• [Instruções da tarefa] Reproduza estas linhas tal como aparecem em todas as entradas, deixando as imagens fora da resposta.

• [Entradas selecionadas]

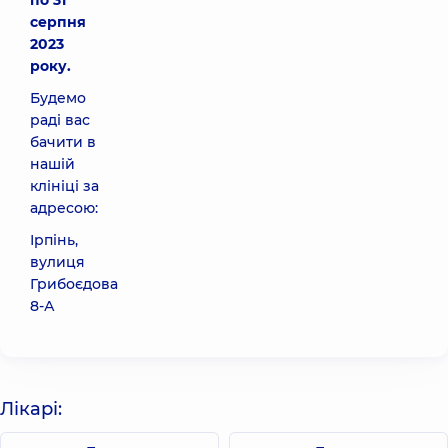
по 31
серпня
2023
року.
Будемо
раді вас
бачити в
нашій
клініці за
адресою:
Ірпінь,
вулиця
Грибоєдова
8-А
Лікарі:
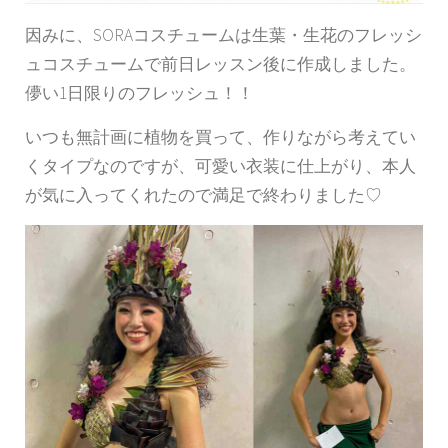
因みに、SORAコスチュームは生葉・生花のフレッシ
ュコスチュームで前日レッスン後に作成しました。
儚い1日限りのフレッシュ！！
いつも無計画に植物を買って、作りながら考えてい
くタイプなのですが、可愛い衣装に仕上がり、本人
が気に入ってくれたので満足で終わりました♡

• [Resposta da tarefa]
по 31
серпня
2023
року.
Будемо
раді вас
бачити в
нашій
клініці за
адресою:
Ірпінь,
вулиця
Грибоєдова
8-А
Лікарі:
因みに、SORAコスチュームは生葉・生花のフレッシ
ュコスチュームで前日レッスン後に作成しました。
儚い1日限りのフレッシュ！！
いつも無計画に植物を買って、作りながら考えてい
くタイプなのですが、可愛い衣装に仕上がり、本人
が気に入ってくれたので満足で終わりました♡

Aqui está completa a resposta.